Reproduce the whole listing below without its pictures, exactly as written.

━━━━━━

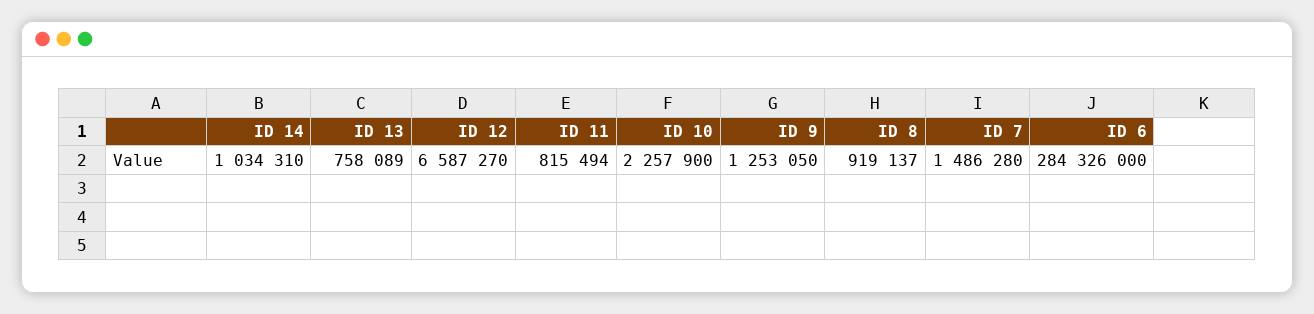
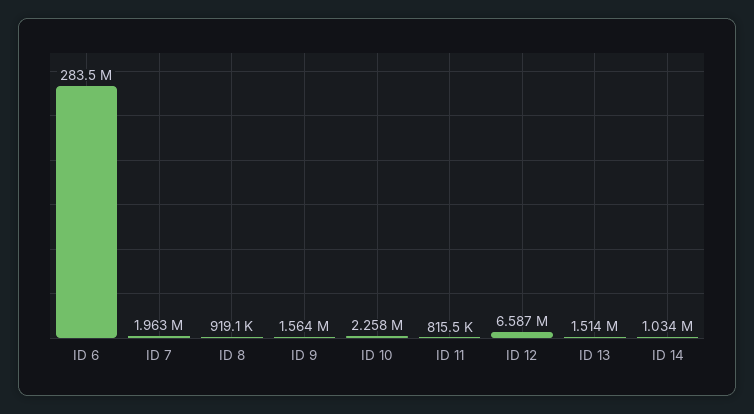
  {
    "ID 14": 1034310,
-   "ID 13": 758089,
+   "ID 13": 1514000,
    "ID 12": 6587270,
    "ID 11": 815494,
    "ID 10": 2257900,
-   "ID 9": 1253050,
+   "ID 9": 1564000,
    "ID 8": 919137,
-   "ID 7": 1486280,
+   "ID 7": 1963000,
-   "ID 6": 284326000
+   "ID 6": 283500000
  }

━━━━━━

**RESULT FOR THIS EXERCISE**
  {
    "ID 14": 1034310,
-   "ID 13": 758089,
+   "ID 13": 1514000,
    "ID 12": 6587270,
    "ID 11": 815494,
    "ID 10": 2257900,
-   "ID 9": 1253050,
+   "ID 9": 1564000,
    "ID 8": 919137,
-   "ID 7": 1486280,
+   "ID 7": 1963000,
-   "ID 6": 284326000
+   "ID 6": 283500000
  }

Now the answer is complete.